Springer Nature was one of 10 publishers that participated in a pilot trial of price transparency between January and March. The rules announced today allow publishers to choose between two different sets of transparency criteria. One is a framework based on the template used in this year’s pilot. The other is an existing framework drawn up by the Fair Open Access Alliance (FOAA) and already in use by Frontiers, the MIT Press, Copernicus, and MDPI. “Either framework is fine,” Kiley says.

He says the two frameworks are comparable, but he suspects big commercial publishers will be more comfortable with the one based on the pilot. It allows profit estimates in the price breakdown to be spread evenly across categories of costs, whereas the FOAA framework asks for profit margins in each category. Another difference is that the FOAA criteria ask publishers to provide a single, portfoliowide breakdown of pricing practices, whereas the framework based on the pilot allows publishers to distinguish between different journals, and to group those with the same pricing. Kiley says cOAlition S endorsed the FOAA criteria because they emerged while work on Plan S was underway, and if publishers are already complying with them, “we didn’t want to say, ‘Well that’s not good enough.’”

The pricing data will be shared with funders and research institutions, but not publicly. This is to address publishers’ concerns that sharing the information with competitors risked accusations from antitrust authorities that they are colluding to fix prices. “The legal analysis that we’ve done indicates that that risk is very, very low, but publishers have come to a different conclusion,” says Marc Schiltz, president of Science Europe, an association of national funding agencies that helped launch cOAlition S.

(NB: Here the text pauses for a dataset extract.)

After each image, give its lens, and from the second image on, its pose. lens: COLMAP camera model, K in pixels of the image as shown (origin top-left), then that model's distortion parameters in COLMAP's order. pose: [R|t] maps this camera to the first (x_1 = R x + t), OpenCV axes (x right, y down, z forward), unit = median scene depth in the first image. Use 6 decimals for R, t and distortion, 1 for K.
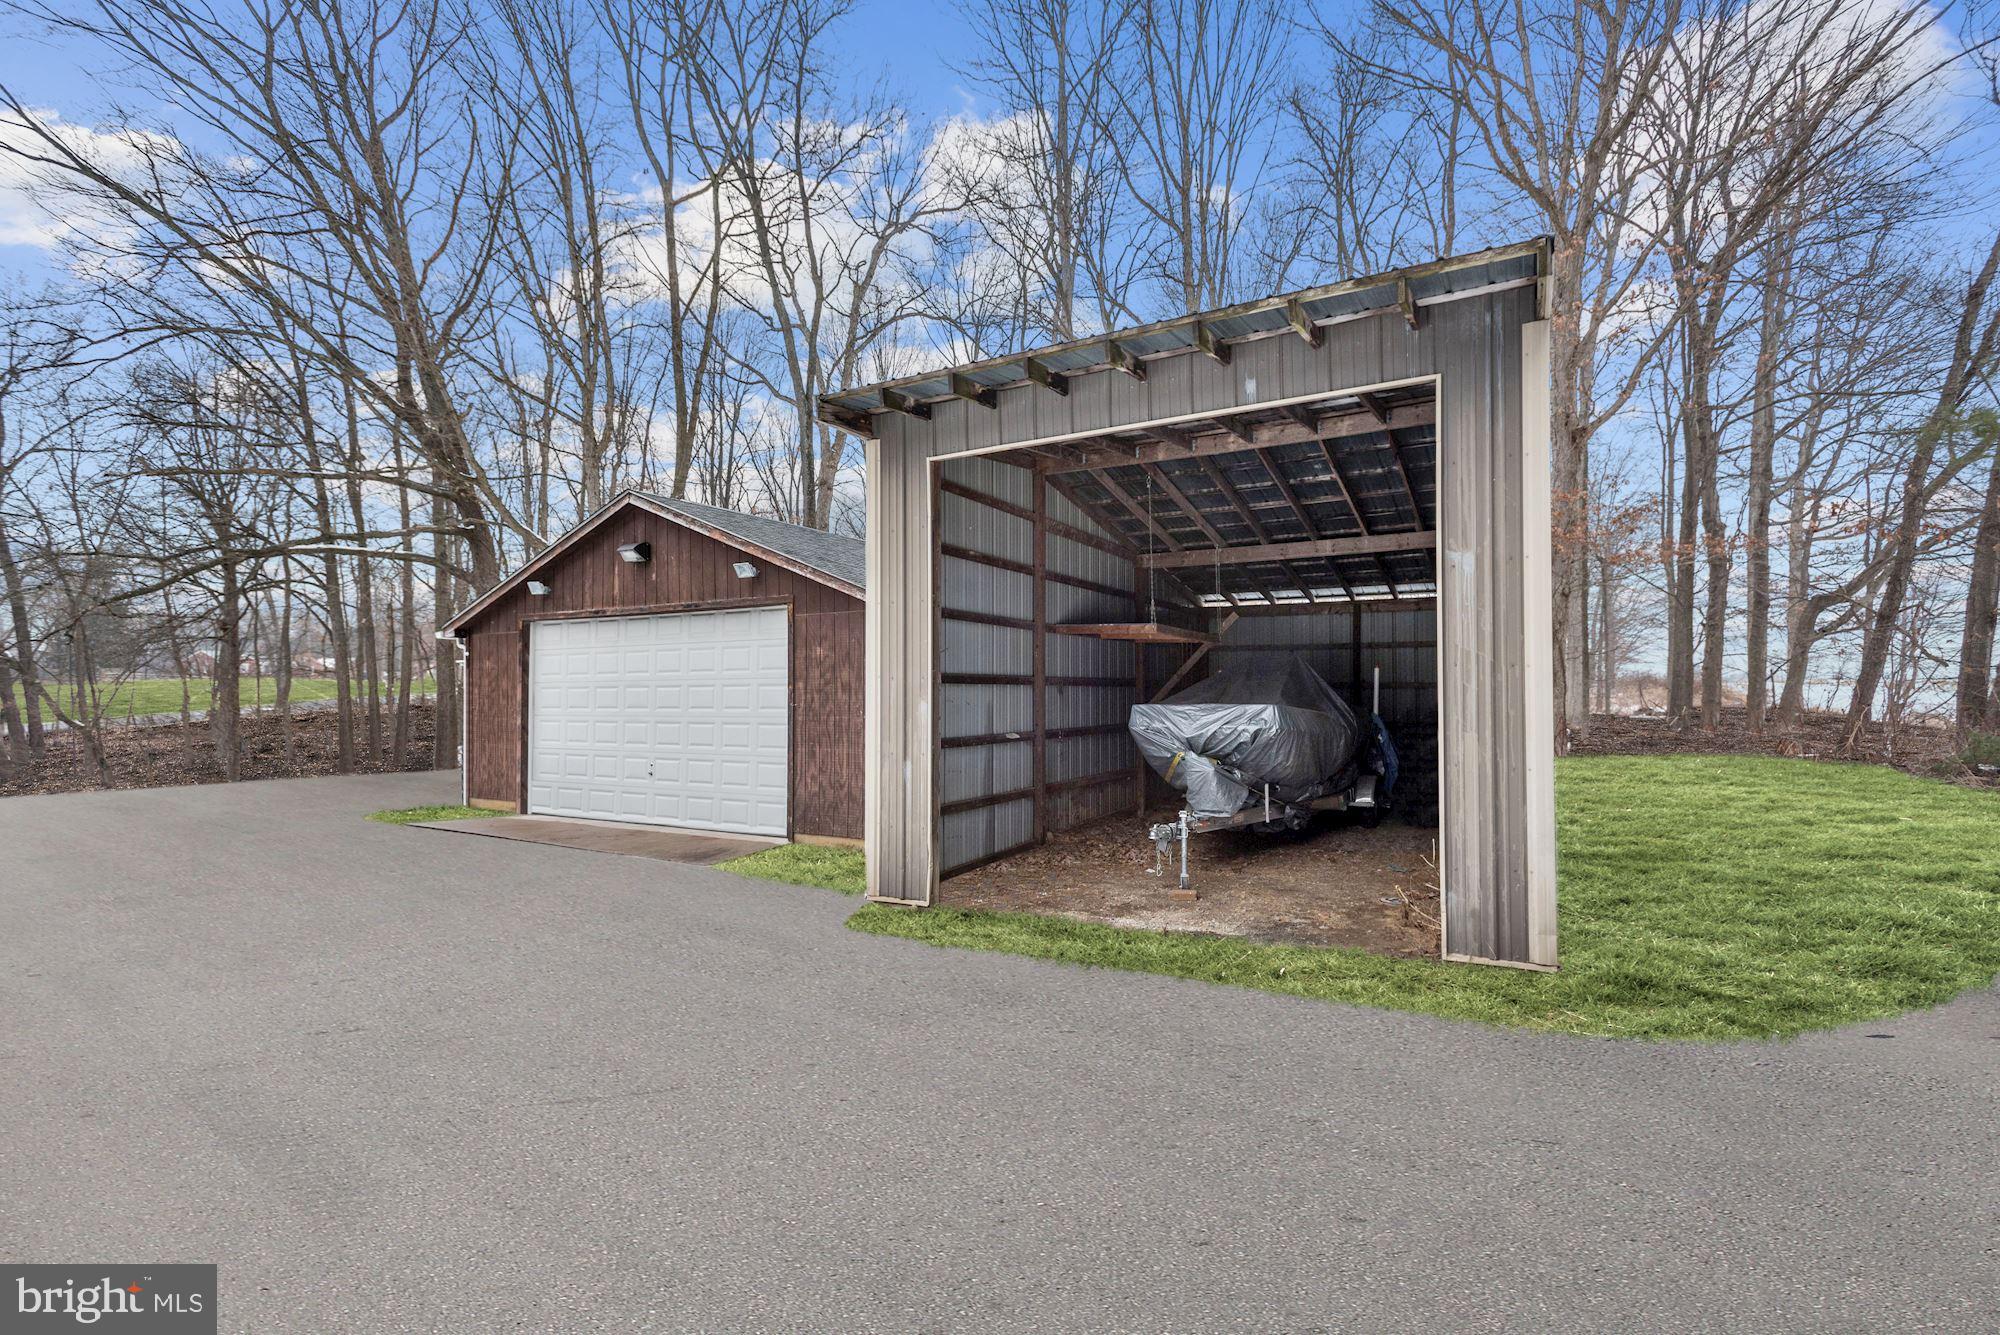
lens RADIAL K [[950.5, 0, 998.4], [0, 950.5, 676.0], [0, 0, 1]] dist [-0.067159, 0.037024]
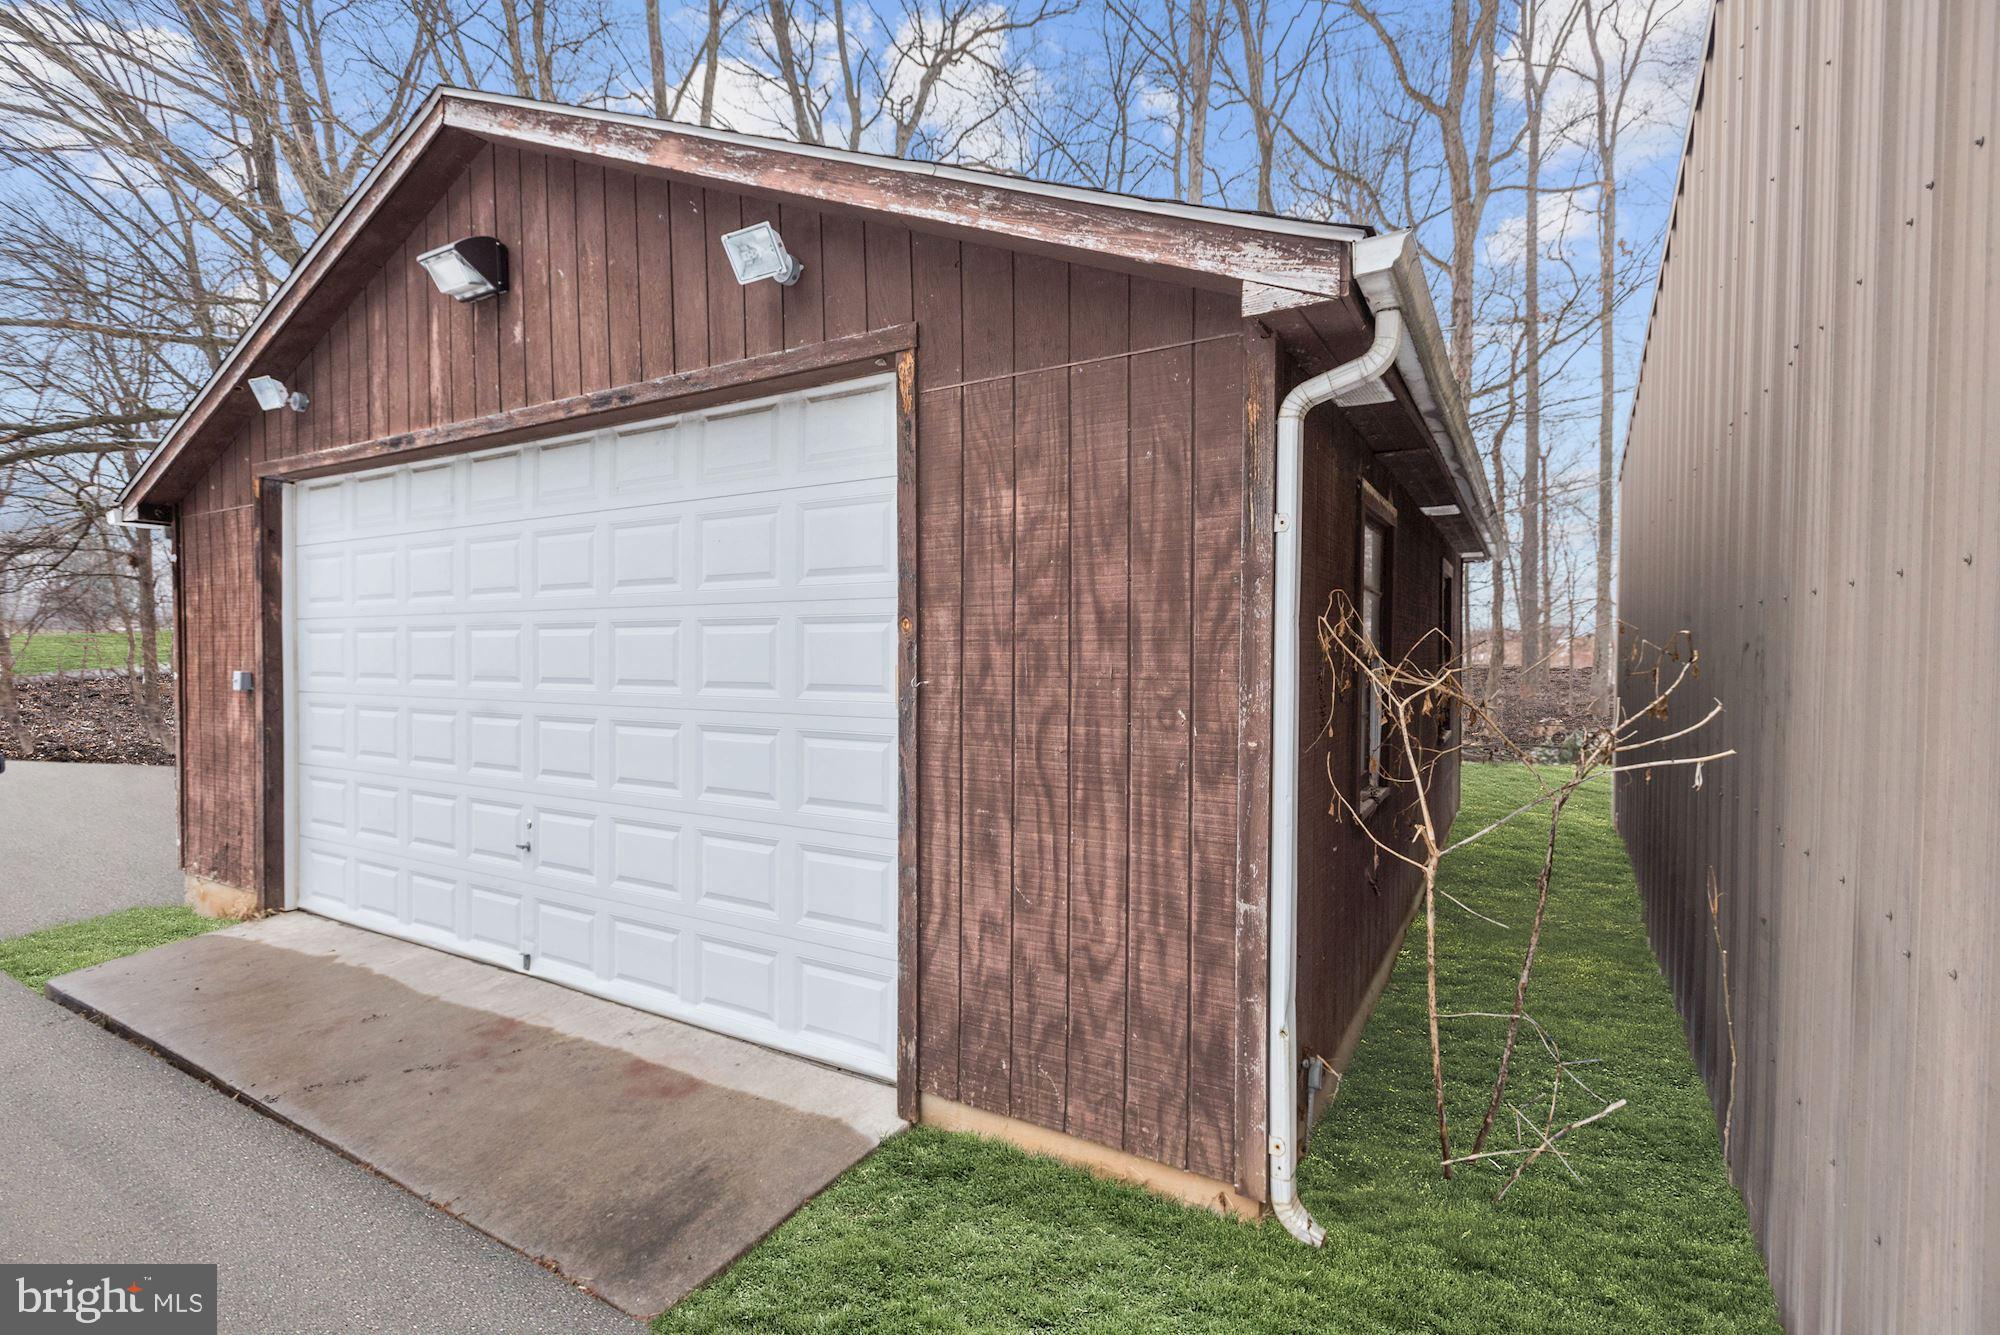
lens RADIAL K [[950.5, 0, 998.4], [0, 950.5, 676.0], [0, 0, 1]] dist [-0.067159, 0.037024]
pose [[0.999785, 0.004739, -0.020192, -0.181482], [-0.003595, 0.998405, 0.056339, 0.010728], [0.020427, -0.056254, 0.998207, 0.684075]]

Before deciding on the push for price transparency, cOAlition S originally wanted to put a price cap on publication fees, but the journals resisted. A price cap “would be a real problem for many journals,” says Bernd Pulverer, head of scientific publication at the European Molecular Biology Organization (EMBO) and chief editor of The EMBO Journal. That’s because “costs vary dramatically across subject areas, and across the selectivity of journals, and the value-added of journals.”

Inchcoombe says price transparency will help people understand the value of journals and the differences between them. He says Springer Nature “remain[s] supportive” and will continue to work with cOAlition S. The company, which already publishes hundreds of open-access journals, announced in April that Nature will join Plan S under rules that allow journals that charge readers subscriptions to continue doing so while also charging authors fees for open-access articles, as long as they steadily increase the proportion of their freely available content.

Publishers can also satisfy cOAlition S’s rules through a “green open access” route if they permit authors to post their manuscripts—the “author accepted” version, which journals have accepted and peer reviewed but not yet published nor copy edited—to open repositories or personal websites. Plan S also permits “read and publish” deals, where universities’ subscriptions to paywalled journals allow researchers at those universities to publish open-access work.